SALTA – En medio de una ciudad que está cada vez más destruida y bajo lemas de ajustes por parte de la municipalidad y el gobierno provincial, se destina el 6,11% del presupuesto municipal para el funcionamiento del Concejo Deliberante de Salta. El promedio a nivel nacional es del 3,25%.
Estas cifras se traducen en un gasto de $10.447.494.261 para el municipio destino a un concejo que no para de derrochar plata en arreglos políticos, contratos, publicidad y gastos totalmente innecesarios. A esto se suma que maneja una planta actual de 750 empleados, una estructura de personal totalmente rebalsada y mayor a lo que utiliza cualquier empresa privada.
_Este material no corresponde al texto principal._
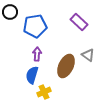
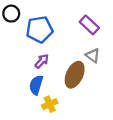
purple arrow: (37, 54) -> (42, 61), turned 40
gray triangle: (88, 55) -> (93, 55), moved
El presupuesto municipal total es de $170.801.899.248 que se reparte para el funcionamiento de la ciudad en todos sus sectores, sin embargo, esta gran porción destinada al Concejo Deliberante se traduce en menos obras y menos cuidados de una ciudad que se encuentra cada mes más devastada. Si hacemos números teniendo en cuenta los 746.980 habitantes que tiene la ciudad, por persona habría que gastar aproximadamente $13.986 para mantener el concejo.
De ese presupuesto, más del 80% es destinado a pagar sueldos que incluyen a concejales, administrativos y asesores. Sumado a beneficios que usualmente se pagan. Un gran gasto destinado a un concejo que cada vez es menos eficientes y su trabajo claramente no coincide con los sueldazos que ganan.
La ciudad es un desastre con inundaciones, calles y veredas rotas, basura acumulada, infraestructuras deterioradas, mal uso de lugares públicos, obras inconclusas y demoradas y mientras tanto, los salteños sufren día a día en medio de una gran crisis económica y con falta de agua en los barrios, calles llenas de barro, microbasurales en cualquier lado, entre otras cosas. Todo esto solo para mantener una estructura política que claramente no funciona correctamente, genera un gasto enorme a la ciudad y no beneficia en nada a los salteños.